The Globe and Mail is set to become an almost-national newspaper.
The Globe's senior media writer Simon Houpt tweeted Monday that the paper will cease delivering to Newfoundland and Labrador and areas of B.C. starting Oct. 1. Houpt wrote that subscribers in those areas will be offered discounted access to the Globe's online services.

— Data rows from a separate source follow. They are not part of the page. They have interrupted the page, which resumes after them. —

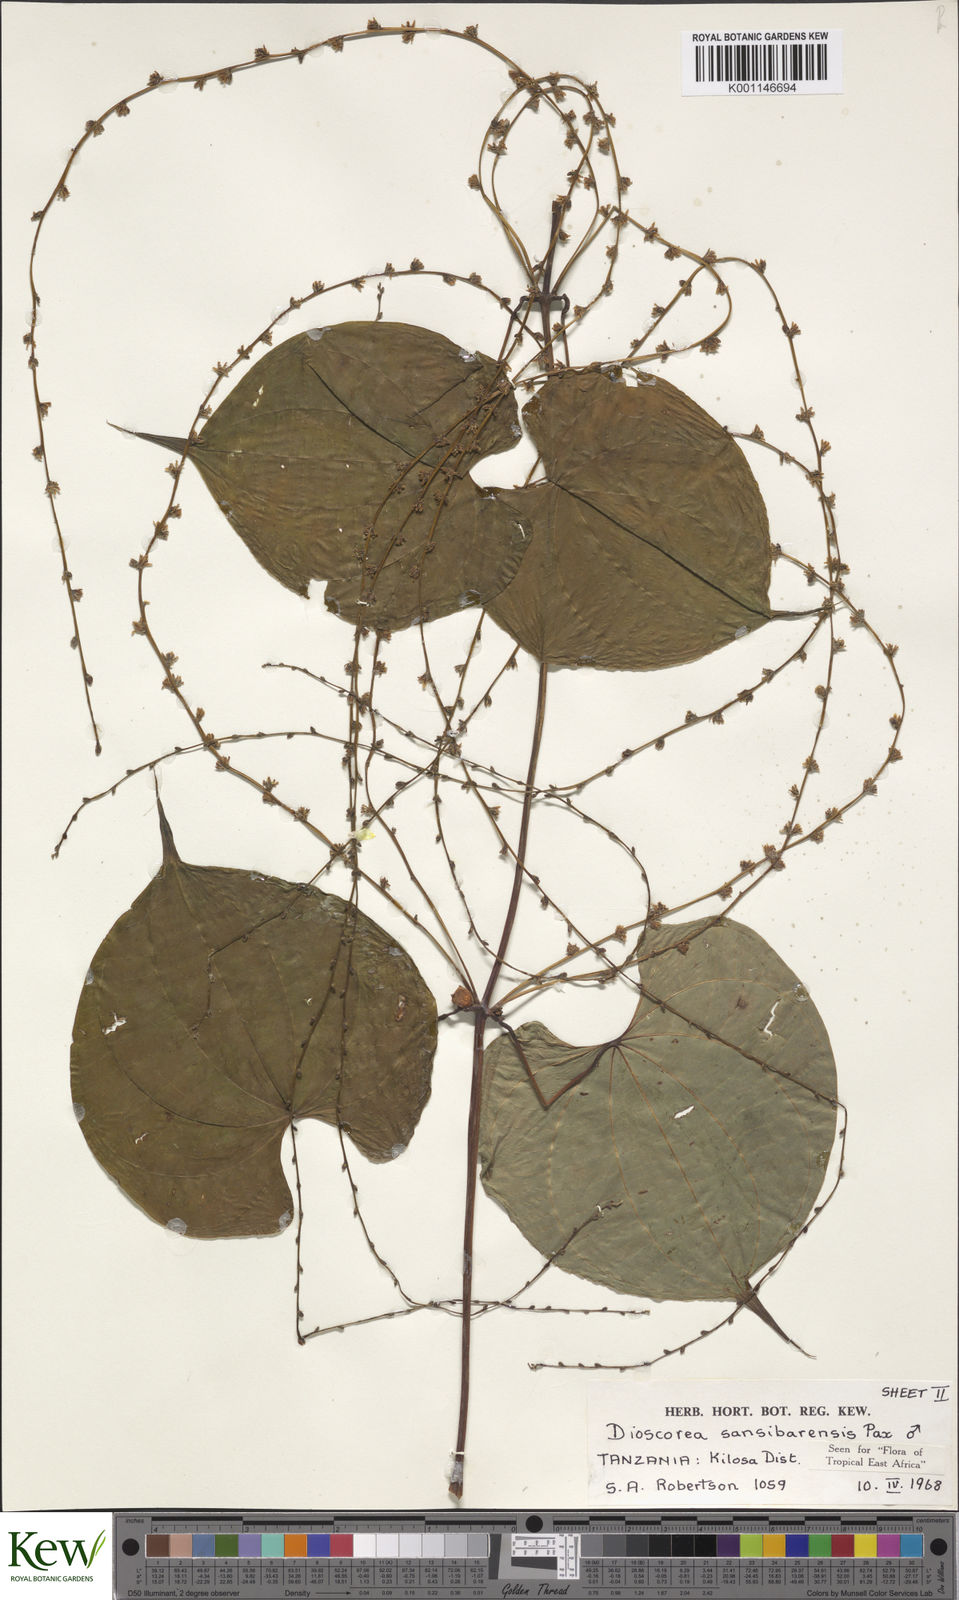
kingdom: Plantae
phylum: Tracheophyta
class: Liliopsida
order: Dioscoreales
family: Dioscoreaceae
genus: Dioscorea
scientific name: Dioscorea sansibarensis
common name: Zanzibar yam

"Significant cost inefficiencies" prompt Globe & Mail to cease delivering printed paper in Nfld., Labrador, parts of B.C.— Simon Houpt (@simonhoupt) August 12, 2013
Printed product will stop shipping to Nfld., Labrador, parts of B.C. Oct. 1. Subs to be offered disc access to Globe Unlimited, Globe2Go.— Simon Houpt (@simonhoupt) August 12, 2013
Phillip Crawley, the publisher and CEO of the Globe, told J-Source that the affected areas in B.C. are: Revelstoke, Prince George, Prince Rupert, Whistler and Sun Peaks.
Crawley explained that the delivering to the 3,000 customers affected by the changes cost the Globe lost $1.5 million.
Crawley says The Globe lost $1.5 million delivering to those 3,000 affected customers. "It doesn't make biz sense." #cdnmedia ^tb— J-Source (@jsource) August 12, 2013
The news about the Globe comes at the same time that Canada's largest newspaper by circulation, The Toronto Star, announced it will be shuttering two regional websites.
Torstar Corp., the publisher of the Toronto Star and several other dailies, notified staff at YourMississaugaBiz and YourHamiltonBiz that both sites would cease operations effective immediately.
About 15 employees are affected by the decision, said Bob Hepburn, a spokesman for the media company.
"It's a business decision based on the economic conditions," he said in a phone interview.
The YourMississaugaBiz website launched last year while YourHamiltonBiz began operating in January.
Both went behind a paywall earlier this year, and readers could subscribe to each website for about $30 per month.
Globe media reporter Steve Ladurantaye said the Toronto Star's paywall will go up Tuesday, according to a memo sent out by the Star's publisher John Cruickshank.
Torstar holds an investment in The Canadian Press as part of a joint agreement with the parent companies of the Globe and Mail and Montreal La Presse.